Advanced Spatial Analysis includes:

  1. Neighborhood Enrichment: Analyze enrichment of cell types in neighborhoods

  2. Co-occurrence Analysis: Test for spatial co-occurrence patterns

  3. Spatial Autocorrelation: Measure spatial correlation of features

  4. Ripley Functions: Analyze spatial point patterns (K and L functions)

  5. Additional Spatial Statistics: Various spatial metrics and tests

Parameters

Graph Construction

Same as Simple Spatial Analysis: - method: kNN, Radius, or Delaunay - k_neighbors: Number of neighbors for kNN - radius: Maximum distance for Radius method - pixel_size_um: Pixel size in micrometers

Neighborhood Enrichment

  • n_permutations (default: 100): Number of permutations for statistical testing - More permutations provide more accurate p-values - Typical range: 100-1000

  • interaction_threshold (optional): Threshold for considering interactions significant - Used to filter results - Default: based on statistical significance

Co-occurrence Analysis

  • reference_cluster (optional): Reference cluster for one-vs-others analysis - If specified, compares reference cluster against all others - If not specified, performs pairwise comparisons

  • method (default: "pairwise"): Analysis method - "pairwise": Compare all cluster pairs - "one_vs_others": Compare reference cluster against all others

Spatial Autocorrelation

  • feature (required): Feature column to analyze - Can be a marker expression or other numeric feature

  • method (default: "moran"): Autocorrelation method - "moran": Moran’s I statistic - "geary": Geary’s C statistic

  • n_permutations (default: 100): Number of permutations for significance testing

Ripley Functions

  • cluster_column (required): Column name containing cluster assignments - Typically "cluster"

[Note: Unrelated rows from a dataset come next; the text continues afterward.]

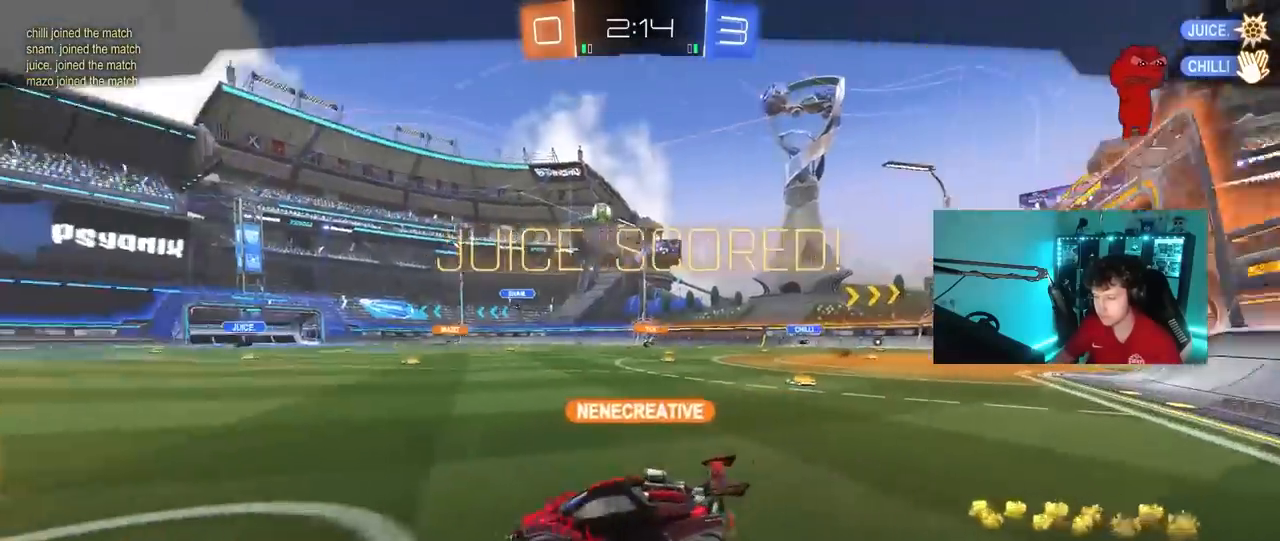
{"keys": [], "mouse": [], "mouse_move": "still", "events": [[67, "mouse_right", "down"], [317, "mouse_right", "up"]]}
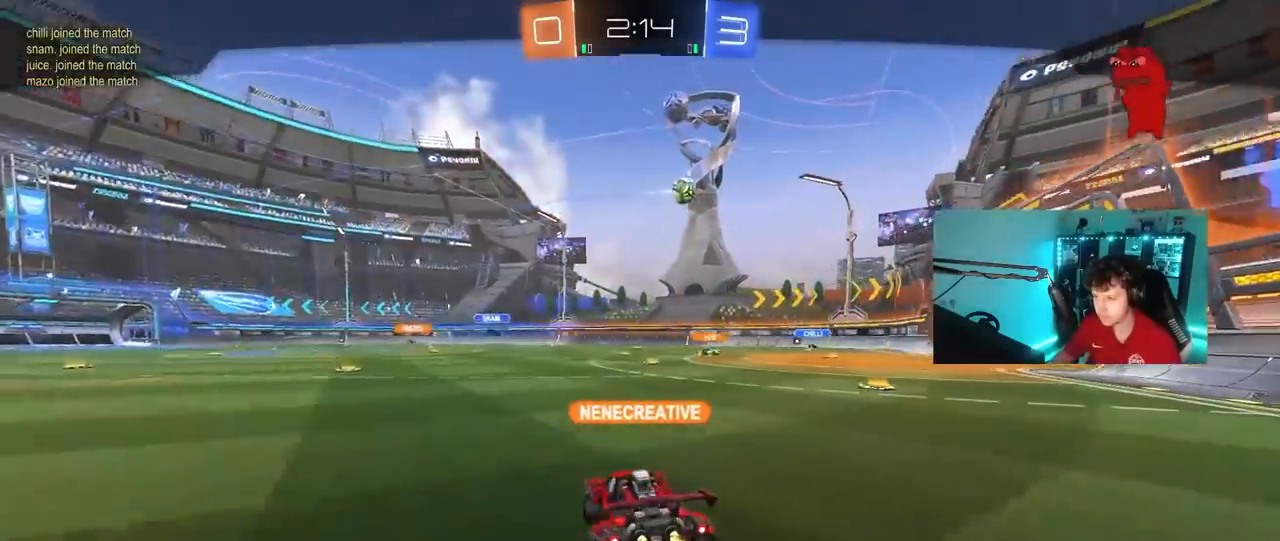
{"keys": [], "mouse": [], "mouse_move": "still", "events": []}
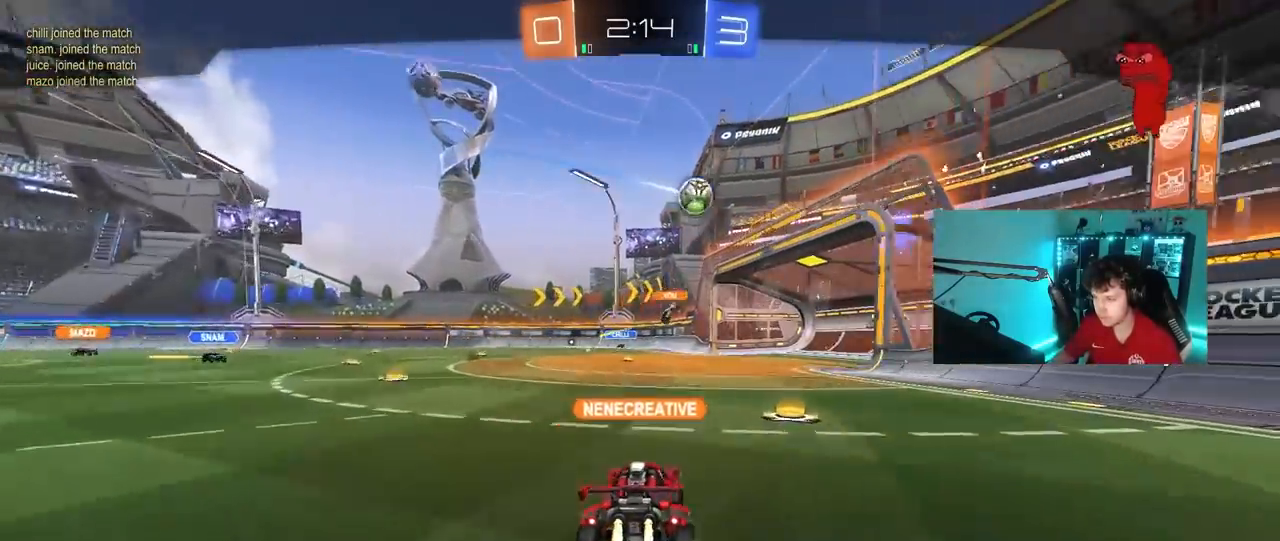
{"keys": [], "mouse": [], "mouse_move": "still", "events": []}
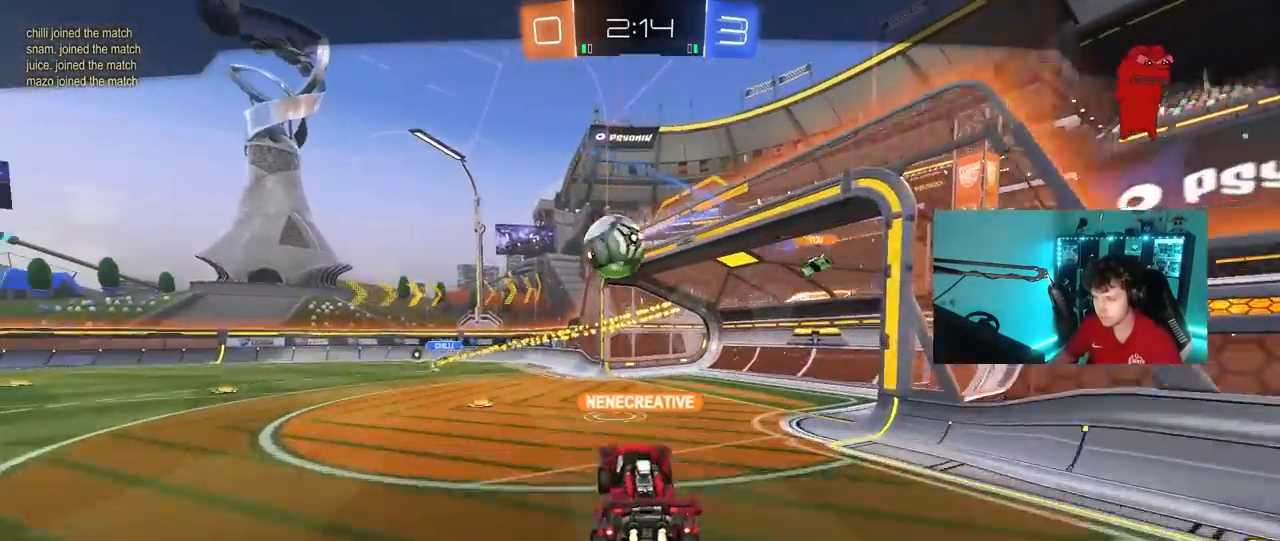
{"keys": [], "mouse": [], "mouse_move": "still", "events": []}
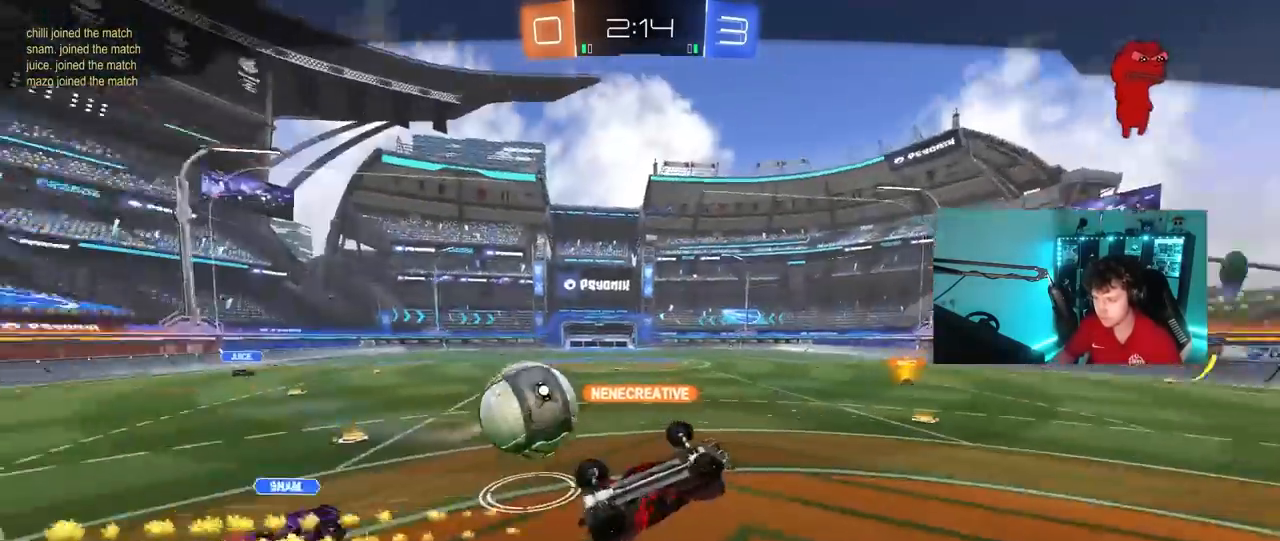
{"keys": [], "mouse": [], "mouse_move": "still", "events": []}
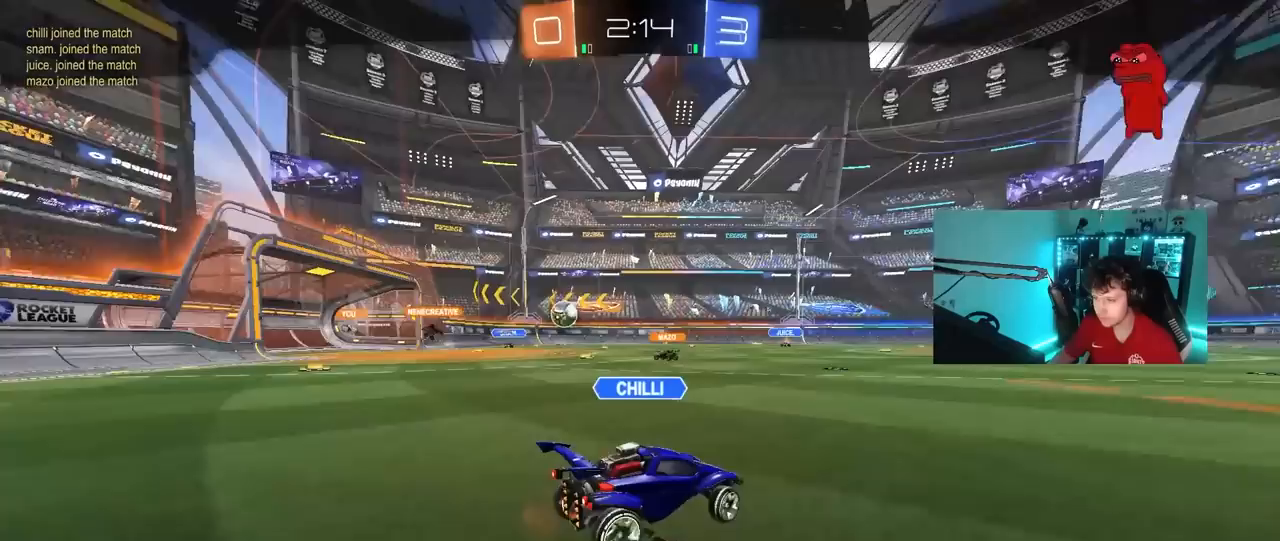
{"keys": [], "mouse": [], "mouse_move": "still", "events": []}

  • mode (default: "K"): Ripley function type - "K": Ripley’s K function - "L": Ripley’s L function (normalized K function)

  • max_dist (optional): Maximum distance to compute function - If not specified, uses a default based on data extent

  • roi_column (optional): Column name for ROI grouping - If specified, computes Ripley functions per ROI

Using Advanced Spatial Analysis in the GUI

  1. Ensure clustering has been completed

  2. Navigate to Analysis → Spatial Analysis → Advanced Spatial Analysis in the menu bar

  3. In the advanced spatial analysis dialog:

    • Build Spatial Graph:

      • Select graph construction method (kNN, Radius, or Delaunay)

      • Set parameters (k_neighbors, radius, pixel_size_um)

      • Click “Build Graph”

      • This converts your data to AnnData format and builds spatial graphs using squidpy

    • Neighborhood Enrichment Tab:

      • Set number of permutations

      • Click “Run Neighborhood Enrichment”

      • Results show enrichment scores and p-values

      • Results are stored in AnnData objects

    • Co-occurrence Analysis Tab:

      • Select analysis method (pairwise or one-vs-others)

      • Optionally specify reference cluster

      • Click “Run Co-occurrence Analysis”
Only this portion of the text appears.